The school’s popularity is such that, from September, it is going up to eight-form entry, and this year had 1,350 applicants for its 240 places. But Gray, who has been at Sandringham for 12 years, is always looking for the next challenge. Determined not to let the euphoria over the space-station link-up disappear, earlier this year he delivered a follow-up. About 2,000 children, including pupils at local primaries, gathered in Sandringham’s school field to launch a weather balloon. Packed with equipment, the balloon reached some 35,000 feet, sending back atmospheric readings and pictures showing the curvature of the Earth.

Gray is already working on next year’s spectacular - currently a closely guarded secret.

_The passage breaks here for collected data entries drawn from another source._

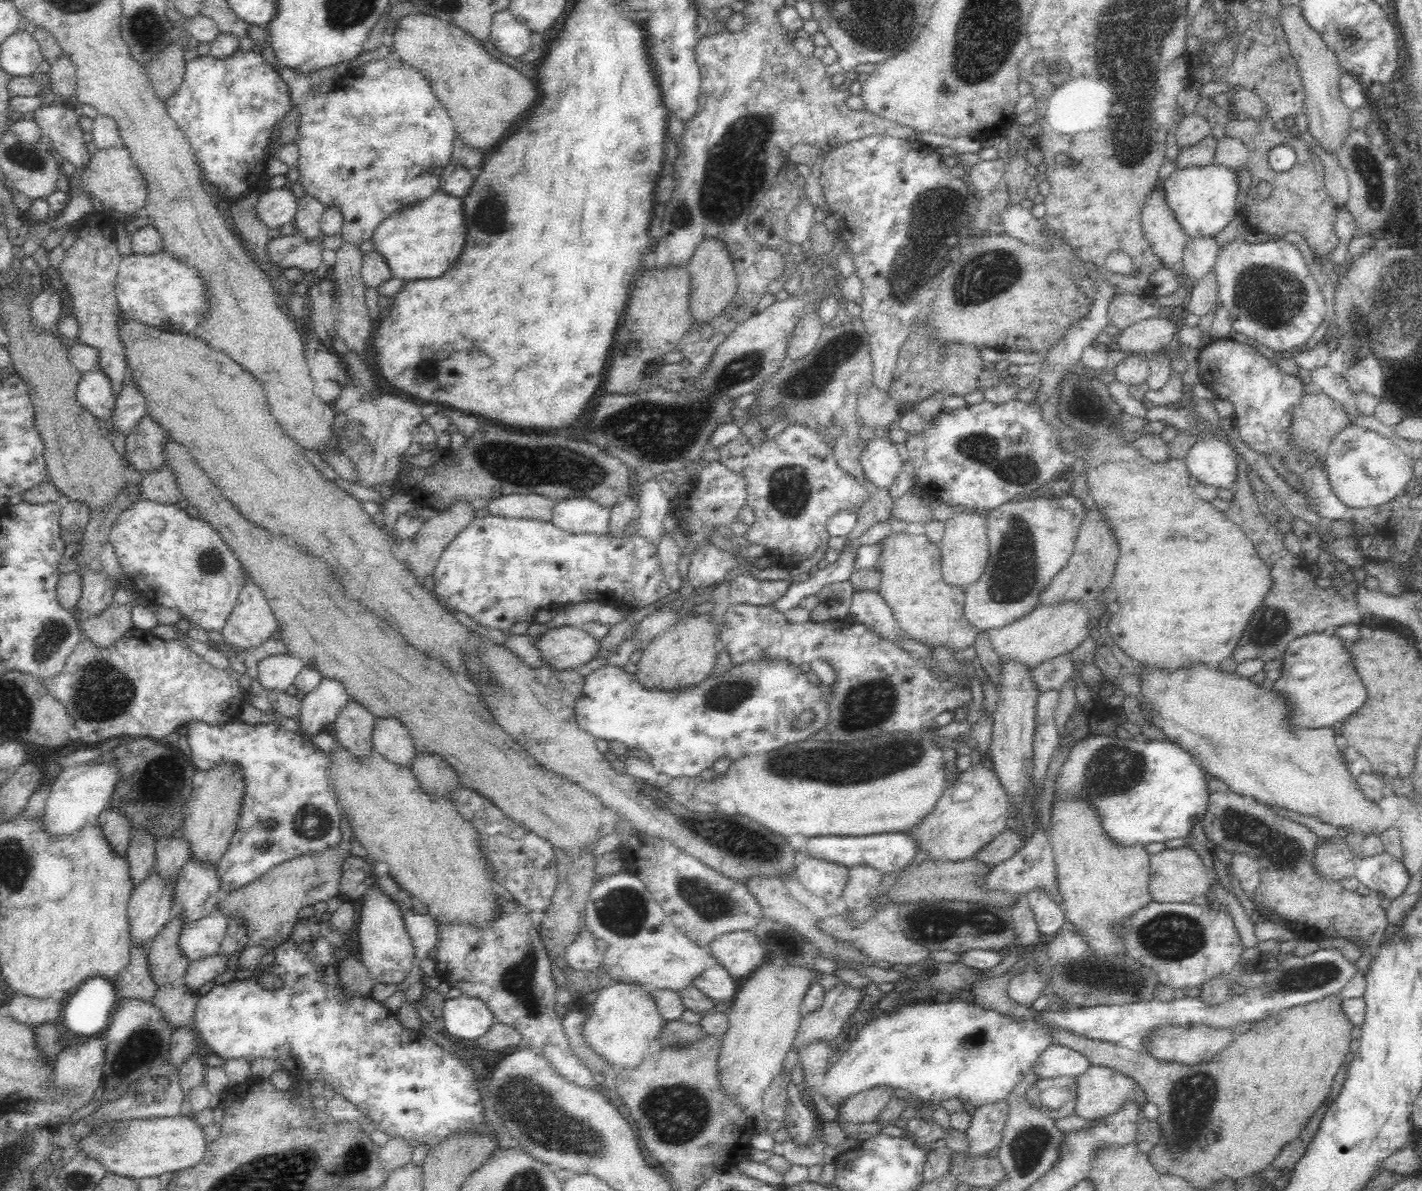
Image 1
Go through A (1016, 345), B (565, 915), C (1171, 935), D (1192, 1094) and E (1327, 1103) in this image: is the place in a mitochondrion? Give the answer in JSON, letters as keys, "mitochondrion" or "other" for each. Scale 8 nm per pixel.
{"A":"other","B":"other","C":"mitochondrion","D":"mitochondrion","E":"other"}

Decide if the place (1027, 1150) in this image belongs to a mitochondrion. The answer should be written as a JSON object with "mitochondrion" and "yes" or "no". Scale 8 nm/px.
{"mitochondrion":"yes"}

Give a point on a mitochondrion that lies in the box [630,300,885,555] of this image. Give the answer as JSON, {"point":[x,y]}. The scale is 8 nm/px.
{"point":[788,489]}

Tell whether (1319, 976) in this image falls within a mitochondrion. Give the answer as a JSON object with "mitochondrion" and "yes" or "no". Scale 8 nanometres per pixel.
{"mitochondrion":"yes"}

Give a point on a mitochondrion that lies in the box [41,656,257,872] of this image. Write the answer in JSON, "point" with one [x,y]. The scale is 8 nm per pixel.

“If you do a big project like this, it stimulates a lot of interest and that will diminish over time,” he says. “Now, every year we will do a massive event and hopefully that will keep some of the interest going.”

Fostering leadership in colleagues

Gray was nominated for the Tes award by a senior leadership team that included his two deputy headteachers. Since then, one, Richard Found, has become principal at Stockwood Park Academy in Luton, while the other, Scott Barker, is about to take up his new post as head of the London Academy of Excellence in Stratford.

Gray’s commitment to developing leadership was singled out by his team when they put forward his nomination.

“He is a role model and, looking at the way he works, it is about matching people to roles,” says Barker.

“Everybody comes to the job in their own way, but there is so much about Alan’s leadership that you would want to emulate: his energy, his optimism, his attention to detail and the respect that he engenders.”

Talent spotting is a key part of that, but it is not the whole story, according to Lin Keen, Sandringham’s chair of governors.

“He empowers people,” she says. “In the same way as he does with his students, he empowers adults to achieve perhaps more than they think they would.”